East Timor and Australia signed a treaty at the United Nations in New York on March 6 to resolve a long-running dispute over their maritime border and struck a deal on how to share revenue from the offshore Greater Sunrise gas field.

East Timor will receive a bigger share of the revenue than Australia depending on the development concept—70% of the revenue if the gas is piped to the tiny country or 80% if the gas is piped to Australia for processing.

The agreement also establishes a maritime boundary in the Timor Sea for the first time. Australia had sought a boundary aligned with its continental shelf, but East Timor argued the border should be half way between it and Australia—placing much of the Greater Sunrise Field under its control.

“With this treaty we open a new chapter in relations between Australia and Timor-Leste,” said Australian Foreign Minister Julie Bishop, who signed the treaty alongside East Timor’s Deputy Minister of the Prime Minister for the Delimitation of Borders Hermenegildo Augusto Cabral Pereira.

The protracted dispute had led the owners of Greater Sunrise—Woodside Petroleum, ConocoPhillips, Royal Dutch Shell and Japan’s Osaka Gas—to shelve the project.

The Greater Sunrise Field is estimated to hold 5.1 trillion cubic feet of gas and 226 million barrels of condensates, which analysts have previously estimated could be worth $40 billion. However, development could be at least a decade away, with Woodside looking at the latter half of the next decade.

Australian Associated Press reported shortly before the signing ceremony that East Timor had accused Australia of colluding with the oil companies to have the gas piped to Australia for processing.

“Australia rejects absolutely any suggestion that we have acted other than in utmost good faith throughout this conciliation process,” Bishop told reporters at the United Nations.

“The way is now clear for Timor-Leste, as the majority beneficiary of the division of the resource, to find a way with the joint venture partners to develop Greater Sunrise in an economically viable fashion,” she said.

East Timor had been pushing hard for the building of an onshore processing plant to boost its economy. Bishop said Australia does not have a position and that the main concern was that any project was economically viable.

“It’s a conciliation process; it was never meant to be easy.
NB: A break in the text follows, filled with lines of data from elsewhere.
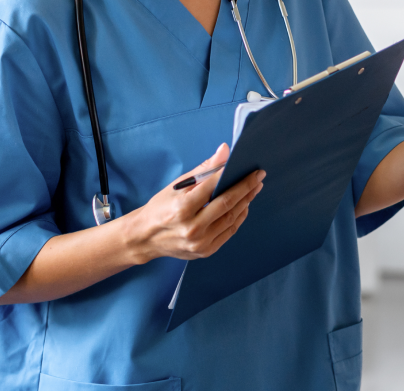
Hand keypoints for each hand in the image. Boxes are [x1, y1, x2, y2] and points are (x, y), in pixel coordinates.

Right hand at [123, 144, 265, 261]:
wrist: (145, 237)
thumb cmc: (161, 208)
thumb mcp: (177, 186)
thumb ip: (203, 170)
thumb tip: (225, 151)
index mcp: (182, 209)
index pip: (213, 188)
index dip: (233, 176)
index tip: (249, 168)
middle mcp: (192, 228)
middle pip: (227, 205)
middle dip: (246, 188)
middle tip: (258, 177)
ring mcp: (200, 243)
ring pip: (231, 219)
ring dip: (246, 202)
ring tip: (254, 188)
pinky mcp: (205, 251)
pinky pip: (229, 232)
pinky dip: (238, 217)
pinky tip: (244, 205)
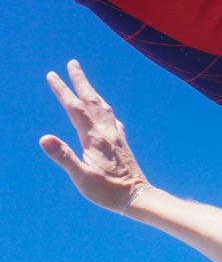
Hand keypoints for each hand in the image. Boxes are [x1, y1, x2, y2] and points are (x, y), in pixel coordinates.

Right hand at [40, 60, 150, 212]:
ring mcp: (117, 137)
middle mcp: (108, 133)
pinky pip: (113, 120)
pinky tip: (108, 115)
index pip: (75, 108)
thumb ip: (63, 156)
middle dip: (81, 81)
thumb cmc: (108, 191)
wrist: (137, 198)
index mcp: (95, 137)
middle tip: (73, 63)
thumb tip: (44, 138)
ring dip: (93, 93)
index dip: (63, 91)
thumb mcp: (81, 177)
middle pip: (92, 101)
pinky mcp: (123, 145)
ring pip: (104, 108)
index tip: (52, 75)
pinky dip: (105, 110)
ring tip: (85, 83)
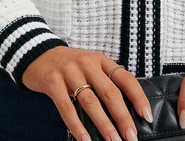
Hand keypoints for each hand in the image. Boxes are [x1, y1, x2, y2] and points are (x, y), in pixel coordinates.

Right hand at [22, 46, 153, 140]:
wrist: (38, 53)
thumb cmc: (69, 65)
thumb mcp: (90, 65)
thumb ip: (105, 80)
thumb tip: (126, 109)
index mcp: (101, 60)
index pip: (125, 78)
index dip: (138, 97)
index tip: (146, 115)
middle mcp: (87, 64)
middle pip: (109, 92)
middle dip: (122, 117)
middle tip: (131, 136)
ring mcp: (69, 72)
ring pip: (90, 101)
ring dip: (103, 124)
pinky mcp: (53, 82)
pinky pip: (66, 107)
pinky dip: (76, 125)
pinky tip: (85, 139)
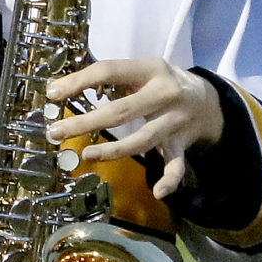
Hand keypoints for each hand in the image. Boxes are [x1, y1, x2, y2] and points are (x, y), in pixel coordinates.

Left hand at [44, 58, 224, 199]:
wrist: (208, 99)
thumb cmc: (161, 82)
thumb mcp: (142, 70)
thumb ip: (112, 78)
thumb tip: (64, 88)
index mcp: (151, 69)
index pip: (109, 70)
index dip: (79, 81)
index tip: (53, 93)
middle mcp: (165, 94)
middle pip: (121, 111)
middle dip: (86, 122)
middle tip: (56, 132)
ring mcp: (175, 121)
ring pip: (143, 139)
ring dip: (114, 150)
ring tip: (87, 154)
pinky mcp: (182, 144)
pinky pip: (177, 165)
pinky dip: (170, 180)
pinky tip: (158, 192)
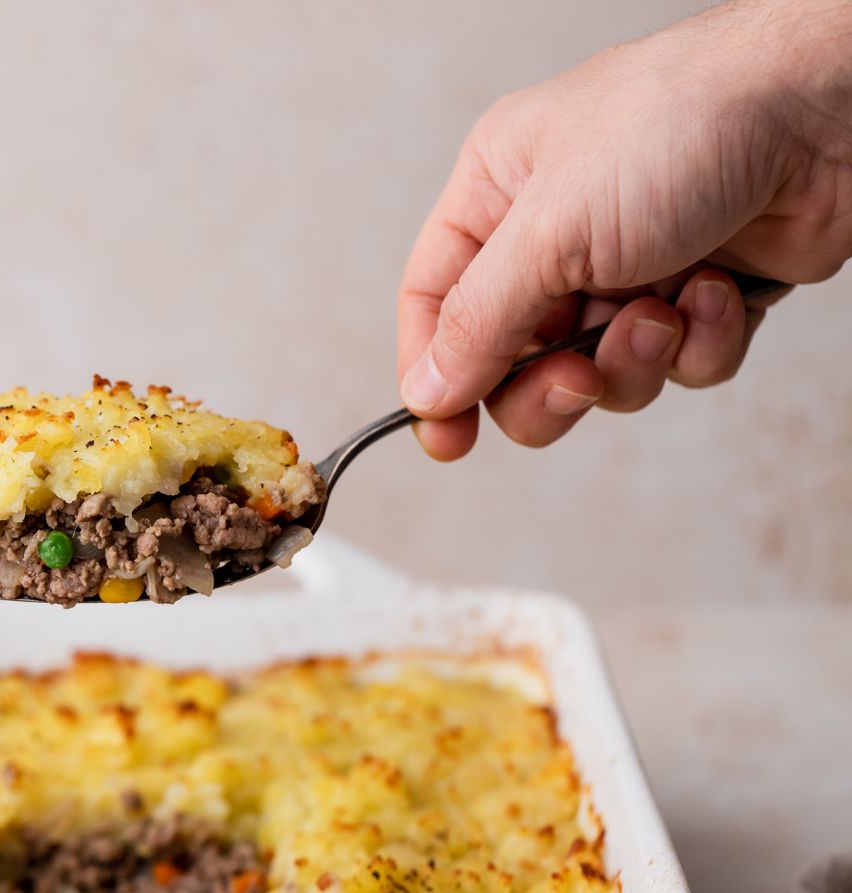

We had ups and downs in this 22, 23 months,” said Pereira, adding that the focus should be the treaty signing.

Ending years of opposition, Australia agreed in 2017 to accept Dili’s formal notice to terminate an agreement to split petroleum revenue equally from Greater Sunrise and set a 50-year timetable for negotiating a permanent sea boundary.

Dili had taken the long-running maritime border dispute to the Permanent Court of Arbitration, an intergovernmental organization based at The Hague, which ordered compulsory arbitration between the two parties.